The key considerations are:
What is the max load the application is able to hold before the application starts behaving unexpectedly?
How much data is the Database able to handle before system slowness or the crash is observed?
Are there any network related issues to be addressed?
Stress testing is the test to find the ways to break the system. The test also gives the idea for the maximum load the system can hold.
Generally, Stress testing has the incremental approach where the load is increased gradually. The test is started with a good load for which application has been already tested. Then slowly more load is added to stress the system and the point when we start seeing servers not responding to the requests is considered as a break point.
During this test, all the functionality of the application are tested under heavy load and on the back-end, these functionalities might be running complex queries, handling data, etc.
The following questions are to be addressed:
What is the max load a system can sustain before it breaks down?
How is the system break down?
Is the system able to recover once it’s crashed?
In how many ways system can break and which are the weak node while handling the unexpected load?
Volume test is to verify the performance of the application is not affected by the volume of data that is being handled by the application. Hence to execute Volume Test generally the huge volume of data is entered into the database. This test can be an incremental or steady test. In the incremental test volume of data is increased gradually.
Generally, with the application usage, the database size grows and it is necessary to test the application against heavy Database. A good example of this could be a website of a new school or college having small data to store initially but after 5-10 years the data stored in a database of the website is much more.
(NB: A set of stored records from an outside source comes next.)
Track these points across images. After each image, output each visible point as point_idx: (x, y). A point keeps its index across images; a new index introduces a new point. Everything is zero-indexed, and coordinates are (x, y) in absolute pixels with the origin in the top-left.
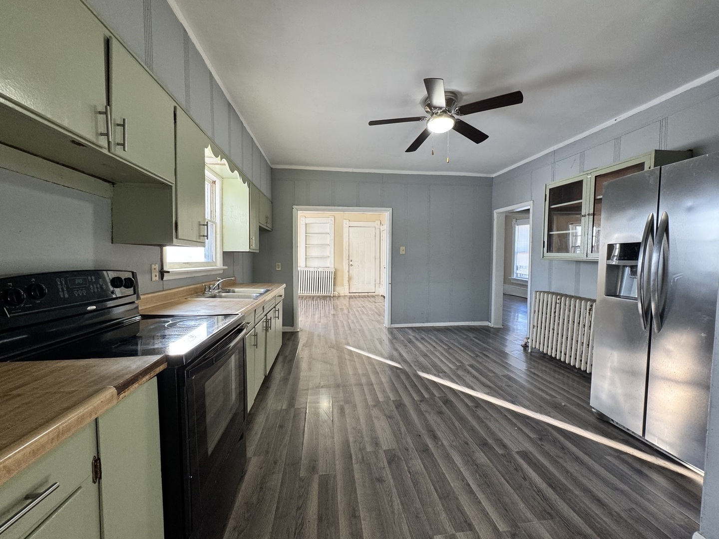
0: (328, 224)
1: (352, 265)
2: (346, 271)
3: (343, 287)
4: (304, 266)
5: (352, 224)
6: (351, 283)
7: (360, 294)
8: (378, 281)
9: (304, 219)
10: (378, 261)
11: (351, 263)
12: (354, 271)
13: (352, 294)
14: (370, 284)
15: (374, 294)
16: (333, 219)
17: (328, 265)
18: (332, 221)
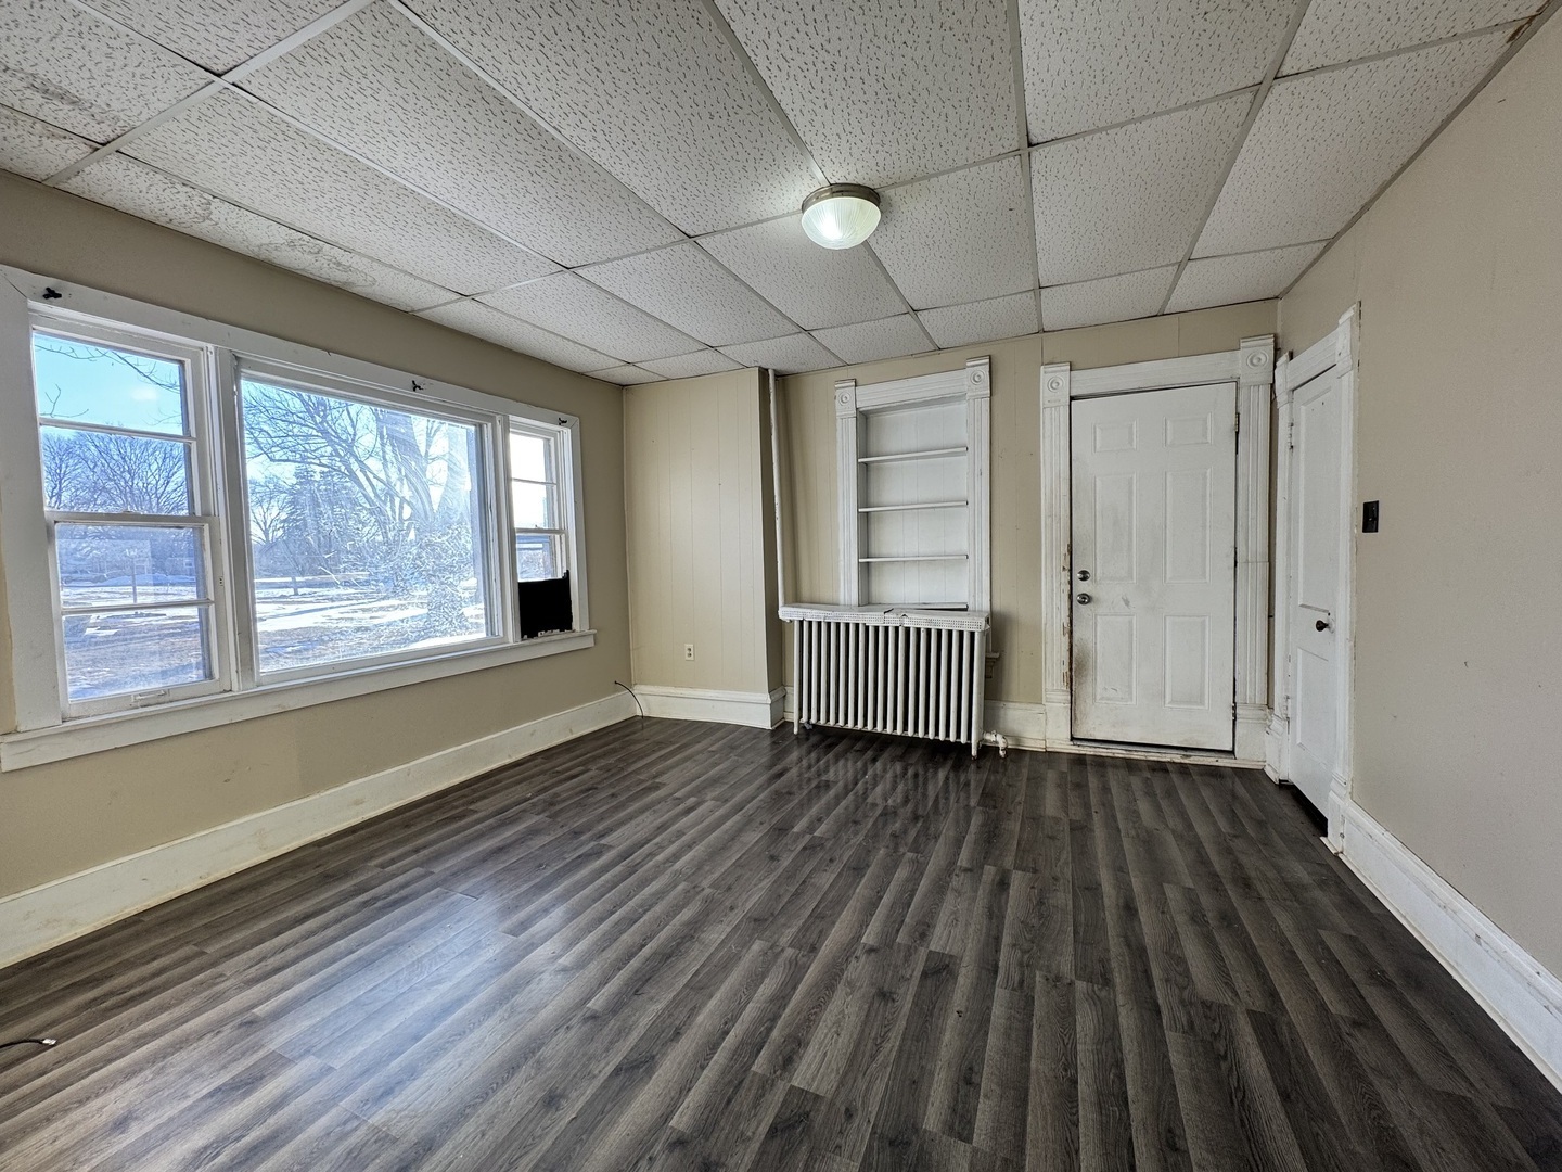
0: (963, 406)
1: (1086, 599)
2: (1058, 630)
3: (1038, 709)
4: (854, 598)
5: (1087, 381)
6: (1085, 691)
7: (1138, 755)
8: (1253, 690)
9: (849, 393)
10: (1254, 576)
11: (1081, 587)
12: (1101, 632)
13: (1087, 750)
14: (1202, 703)
15: (1224, 762)
16: (984, 372)
17: (961, 596)
18: (975, 379)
The most common recommendation for this test is tuning of DB queries which access the Database for data. In some cases, the response of DB queries is high for a big database, so it needs to be rewritten in a different way or index, joints etc need to be included.
=> Is the application capable of meeting business volume under both normal and peak load conditions?
Capacity testing is generally done for future prospects. Capacity testing addresses the following:
Will the application able to support the future load?
Is the environment capable of standing for upcoming increased load?
What are the additional resources required to make environment capable enough?
Capacity testing is used to determine how many users and/or transactions a given web application will support and still meet performance. During this testing resources such as processor capacity, network bandwidth, memory usage, disk capacity, etc. are considered and altered to meet the goal.
Online Banking is a perfect example of where capacity testing could play a major part.
Reliability Testing or Recovery Testing – is to verify as to whether the application is able to return back to its normal state or not after a failure or abnormal behavior- and also how long does it take for it to do so(in other words, time estimation).
An online trading site if experience a failure where the users are not able to buy/sell shares at a certain point of the day (peak hours) but are able to do so after an hour or two. In this case, we can say the application is reliable or recovered from the abnormal behavior.
In addition to the above sub-forms of performance testing, there are some more fundamental ones that are prominent:
How is the new version of the application performing when compared to previous ones?
Is any performance degradation observed in any area in the new version?
What should be the next area where developers should focus to address performance issues in the new version of the application?